> _Activity_
Copy out exactly the lines below that run from the one holding "and other regions." to the one holding "cause & relieve discomfort", keeping both of those lines and no others.

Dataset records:
Start of Block

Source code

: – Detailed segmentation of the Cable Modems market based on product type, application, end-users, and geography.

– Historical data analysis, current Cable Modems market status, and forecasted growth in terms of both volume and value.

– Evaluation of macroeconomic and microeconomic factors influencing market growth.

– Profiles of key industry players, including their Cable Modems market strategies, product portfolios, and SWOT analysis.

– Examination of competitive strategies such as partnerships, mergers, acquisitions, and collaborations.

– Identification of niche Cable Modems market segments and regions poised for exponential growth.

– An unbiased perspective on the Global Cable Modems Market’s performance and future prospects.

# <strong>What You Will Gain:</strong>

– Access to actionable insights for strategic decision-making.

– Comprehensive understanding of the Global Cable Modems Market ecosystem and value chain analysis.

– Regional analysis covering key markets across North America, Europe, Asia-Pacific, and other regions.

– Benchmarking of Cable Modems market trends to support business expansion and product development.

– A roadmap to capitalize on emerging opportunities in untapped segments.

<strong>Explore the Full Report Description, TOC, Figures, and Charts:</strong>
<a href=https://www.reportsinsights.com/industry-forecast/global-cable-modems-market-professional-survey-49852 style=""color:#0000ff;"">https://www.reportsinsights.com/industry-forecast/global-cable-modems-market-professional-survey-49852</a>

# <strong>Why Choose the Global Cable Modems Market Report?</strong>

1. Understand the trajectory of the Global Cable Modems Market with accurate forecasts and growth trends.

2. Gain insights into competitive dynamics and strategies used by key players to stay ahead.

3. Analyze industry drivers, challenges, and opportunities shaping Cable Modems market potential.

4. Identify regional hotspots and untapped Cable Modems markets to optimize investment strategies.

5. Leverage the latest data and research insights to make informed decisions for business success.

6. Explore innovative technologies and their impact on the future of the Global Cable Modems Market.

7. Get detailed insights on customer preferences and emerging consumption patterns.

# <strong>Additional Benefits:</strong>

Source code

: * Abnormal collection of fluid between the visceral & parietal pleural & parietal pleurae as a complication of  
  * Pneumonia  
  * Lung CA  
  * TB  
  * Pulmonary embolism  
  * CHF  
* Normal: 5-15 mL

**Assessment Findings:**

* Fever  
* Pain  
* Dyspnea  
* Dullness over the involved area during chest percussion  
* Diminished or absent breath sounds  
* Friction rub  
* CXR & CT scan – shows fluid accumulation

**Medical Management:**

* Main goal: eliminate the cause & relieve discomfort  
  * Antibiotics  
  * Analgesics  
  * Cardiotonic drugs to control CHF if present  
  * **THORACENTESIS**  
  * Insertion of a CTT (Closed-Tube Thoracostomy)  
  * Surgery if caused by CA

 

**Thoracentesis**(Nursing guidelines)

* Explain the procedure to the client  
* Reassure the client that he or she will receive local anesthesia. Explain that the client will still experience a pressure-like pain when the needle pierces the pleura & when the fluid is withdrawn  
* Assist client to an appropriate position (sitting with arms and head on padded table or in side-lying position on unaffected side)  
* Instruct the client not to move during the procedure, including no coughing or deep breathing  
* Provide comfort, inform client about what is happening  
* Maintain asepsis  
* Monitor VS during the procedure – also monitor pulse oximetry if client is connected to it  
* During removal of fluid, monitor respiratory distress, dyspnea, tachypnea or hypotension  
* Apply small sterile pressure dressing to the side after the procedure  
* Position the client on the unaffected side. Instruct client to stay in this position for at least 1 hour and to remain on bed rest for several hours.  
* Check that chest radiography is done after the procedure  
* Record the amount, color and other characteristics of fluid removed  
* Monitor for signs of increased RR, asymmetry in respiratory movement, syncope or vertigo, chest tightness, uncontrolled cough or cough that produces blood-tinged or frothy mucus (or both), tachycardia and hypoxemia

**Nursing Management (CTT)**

End of Block

> _Output below_
– Regional analysis covering key markets across North America, Europe, Asia-Pacific, and other regions.

– Benchmarking of Cable Modems market trends to support business expansion and product development.

– A roadmap to capitalize on emerging opportunities in untapped segments.

<strong>Explore the Full Report Description, TOC, Figures, and Charts:</strong>
<a href=https://www.reportsinsights.com/industry-forecast/global-cable-modems-market-professional-survey-49852 style=""color:#0000ff;"">https://www.reportsinsights.com/industry-forecast/global-cable-modems-market-professional-survey-49852</a>

# <strong>Why Choose the Global Cable Modems Market Report?</strong>

1. Understand the trajectory of the Global Cable Modems Market with accurate forecasts and growth trends.

2. Gain insights into competitive dynamics and strategies used by key players to stay ahead.

3. Analyze industry drivers, challenges, and opportunities shaping Cable Modems market potential.

4. Identify regional hotspots and untapped Cable Modems markets to optimize investment strategies.

5. Leverage the latest data and research insights to make informed decisions for business success.

6. Explore innovative technologies and their impact on the future of the Global Cable Modems Market.

7. Get detailed insights on customer preferences and emerging consumption patterns.

# <strong>Additional Benefits:</strong>

Source code

: * Abnormal collection of fluid between the visceral & parietal pleural & parietal pleurae as a complication of  
  * Pneumonia  
  * Lung CA  
  * TB  
  * Pulmonary embolism  
  * CHF  
* Normal: 5-15 mL

**Assessment Findings:**

* Fever  
* Pain  
* Dyspnea  
* Dullness over the involved area during chest percussion  
* Diminished or absent breath sounds  
* Friction rub  
* CXR & CT scan – shows fluid accumulation

**Medical Management:**

* Main goal: eliminate the cause & relieve discomfort  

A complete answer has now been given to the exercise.